WHAT THE TASK REQUIRES: When you have gone through the records below, state only how many lines include the word "cjson".

PROVIDED ENTRIES:
[Start of section]

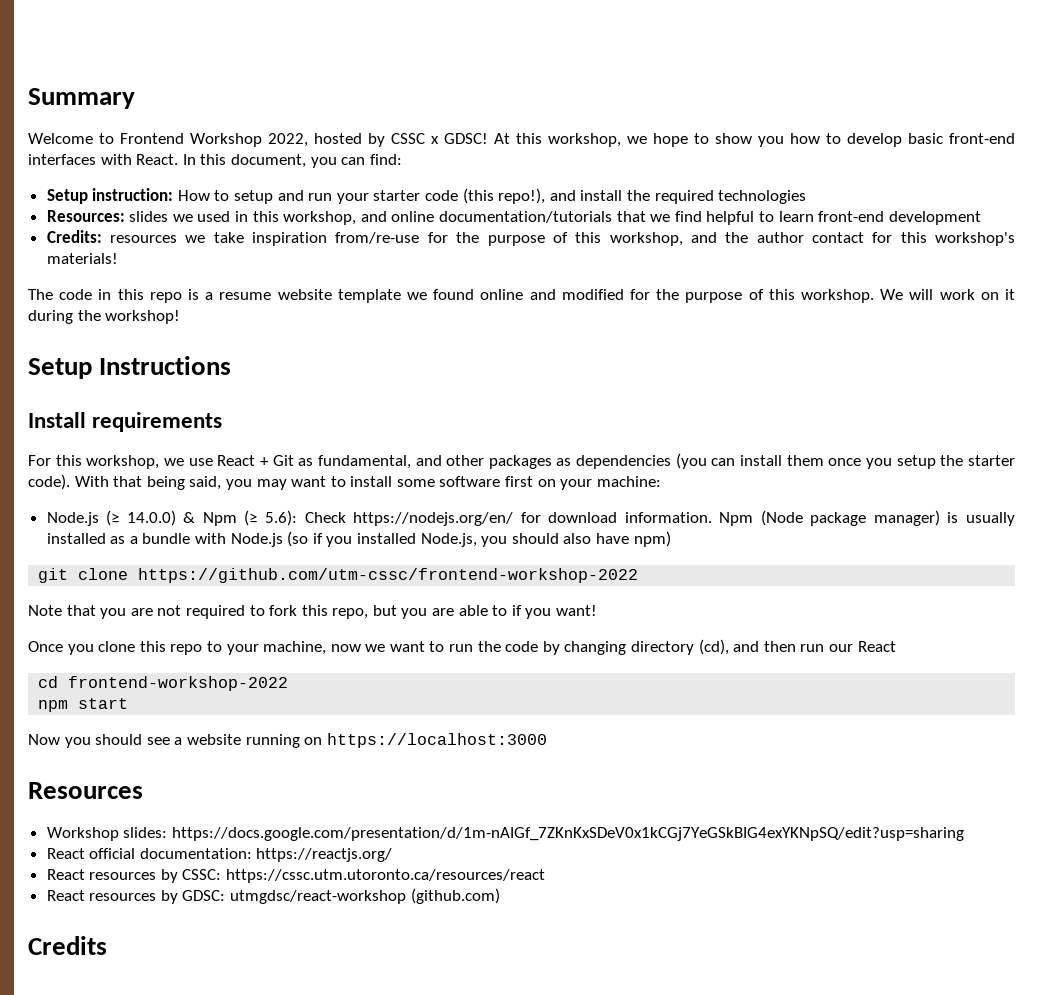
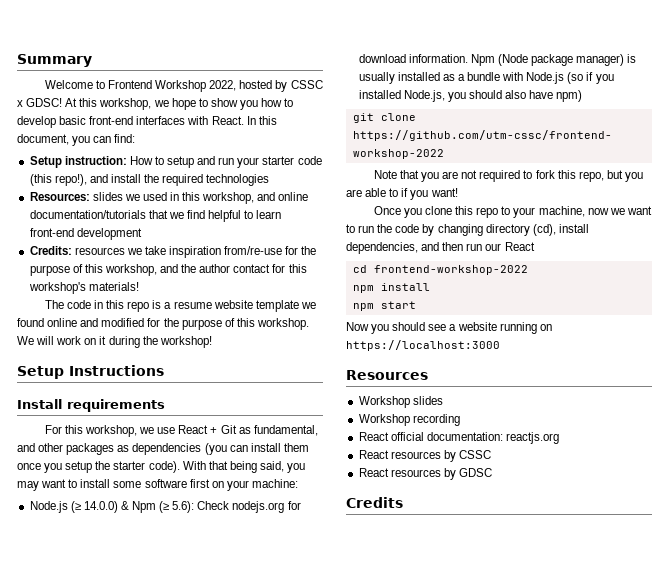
[353,512,514,526] https://nodejs.org/en/ -> [232,501,285,513] nodejs.org
(729, 647) none -> [558,224,589,233] [346,242,418,254] install dependencies,
(289, 683) none -> [352,283,430,293] // npm install
[123,827,964,841] slides: https://docs.google.com/presentation/d/1m-nAIGf_7ZKnKxSDeV0x1kCGj7YeGSkBIG4exYKNpSQ/edit?usp=sharing -> [412,396,443,405] [358,414,460,426] slides // Workshop recording
[256,848,393,862] [46,869,546,883] [46,888,500,904] https://reactjs.org/ // React resources by CSSC: https://cssc.utm.utoronto.ca/resources/react // React resources by GDSC: utmgdsc/react-workshop (github.com) -> [505,432,559,444] [358,450,491,462] [358,468,492,480] reactjs.org // React resources by CSSC // React resources by GDSC

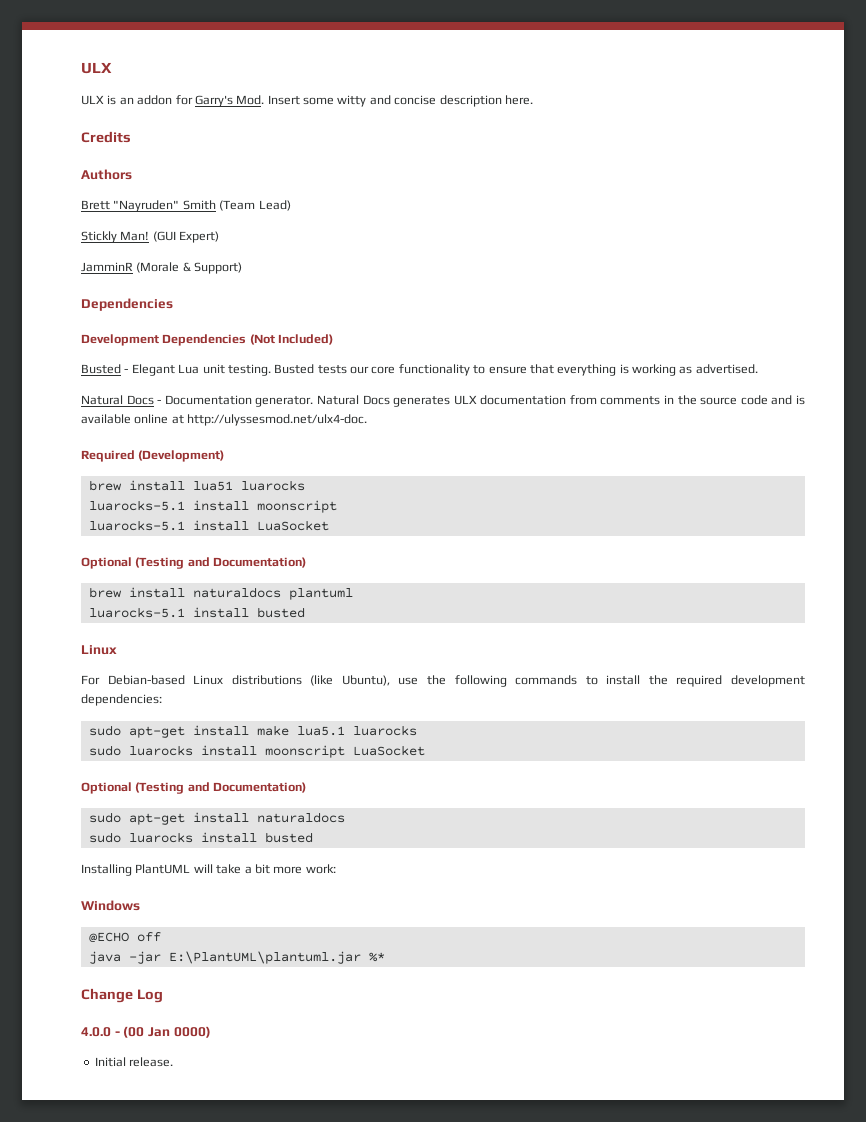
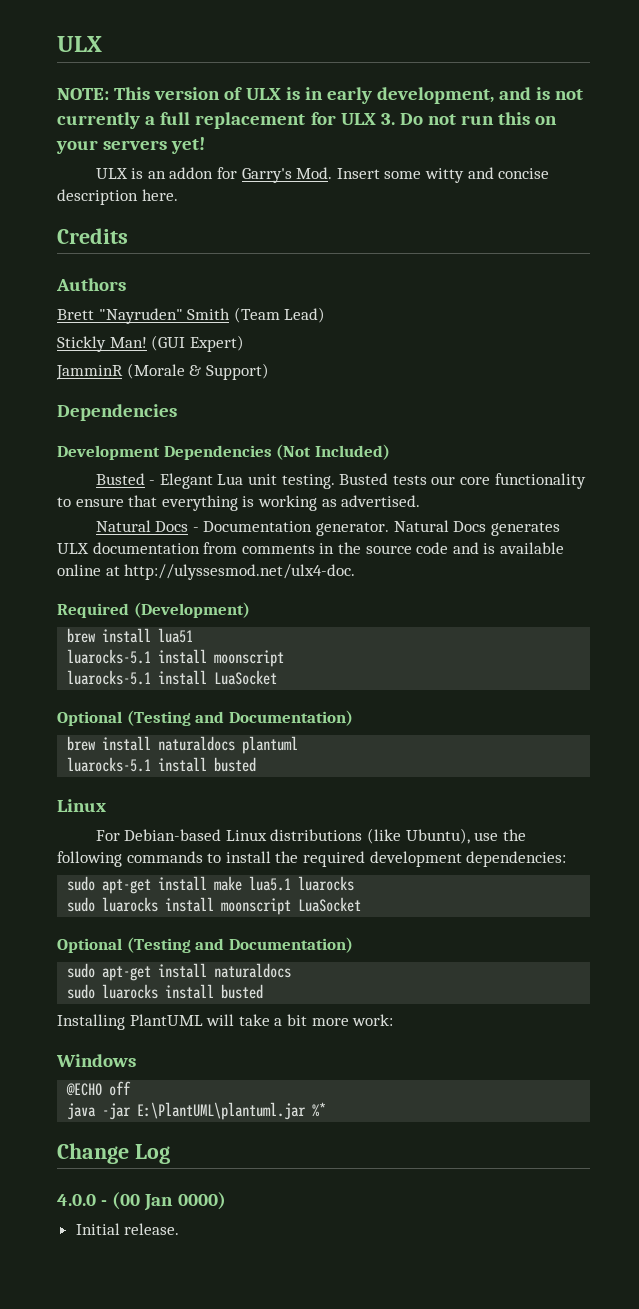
[81,62,112,74] ULX -> [57,36,102,52] [57,87,584,104] [57,112,558,129] [56,137,206,154] ULX // NOTE: This version of ULX is in early development, and is not currently a full replacement for ULX 3. Do not run this on your servers yet!
[240,480,305,491] luarocks -> (194, 635) none

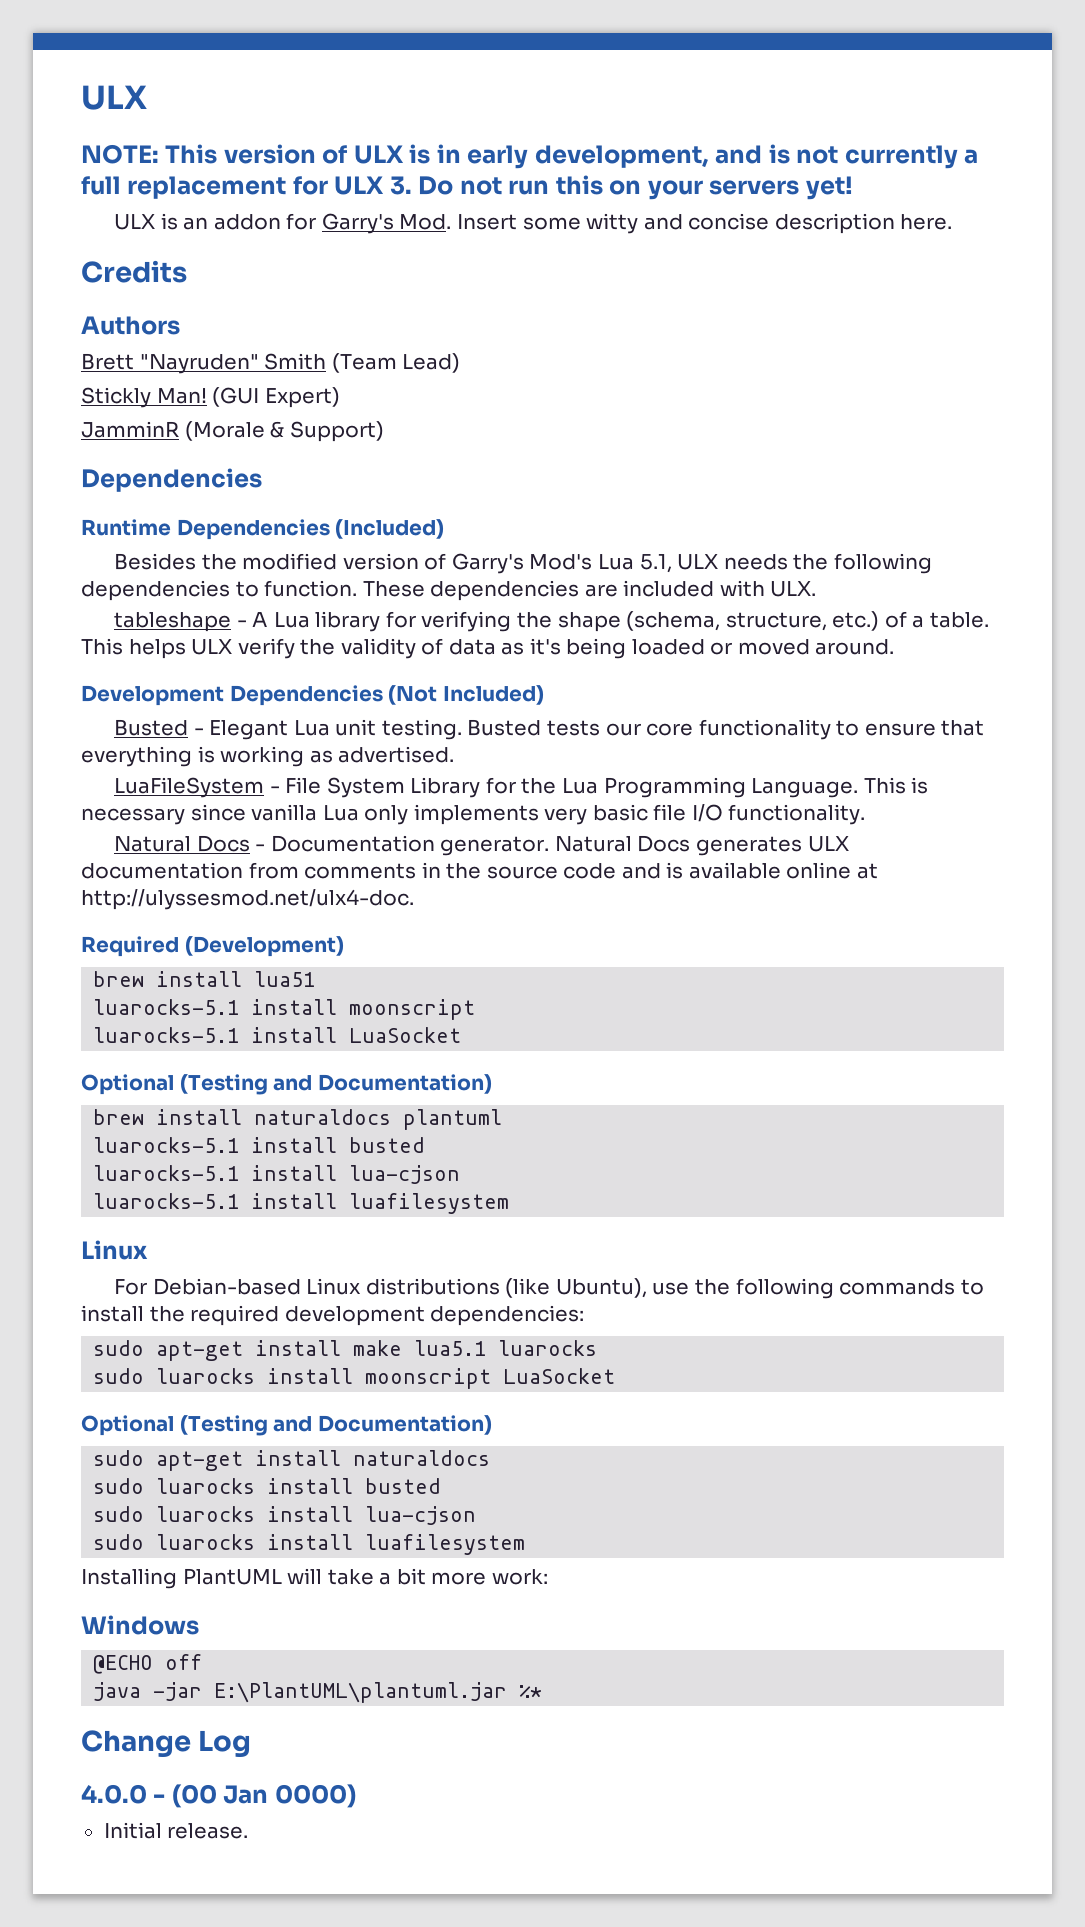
(177, 412) none -> [81,519,445,540] [114,553,932,574] [81,580,817,601] [114,611,989,632] [81,638,895,659] // Runtime Dependencies (Included) // Besides the modified version of Garry's Mod's Lua 5.1, ULX needs the following dependencies to function. These dependencies are included with ULX. // tableshape - A Lua library for verifying the shape (schema, structure, etc.) of a table. This helps ULX verify the validity of data as it's being loaded or moved around.
(421, 501) none -> [114,777,929,798] [81,804,866,825] // LuaFileSystem - File System Library for the Lua Programming Language. This is necessary since vanilla Lua only implements very basic file I/O functionality.
(257, 764) none -> [93,1165,461,1184] [93,1193,510,1214] // luarocks-5.1 install lua-cjson // luarocks-5.1 install luafilesystem
(264, 991) none -> [93,1506,477,1525] [93,1534,526,1555] // sudo luarocks install lua-cjson // sudo luarocks install luafilesystem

[End of section]

YOUR SOLUTION: 2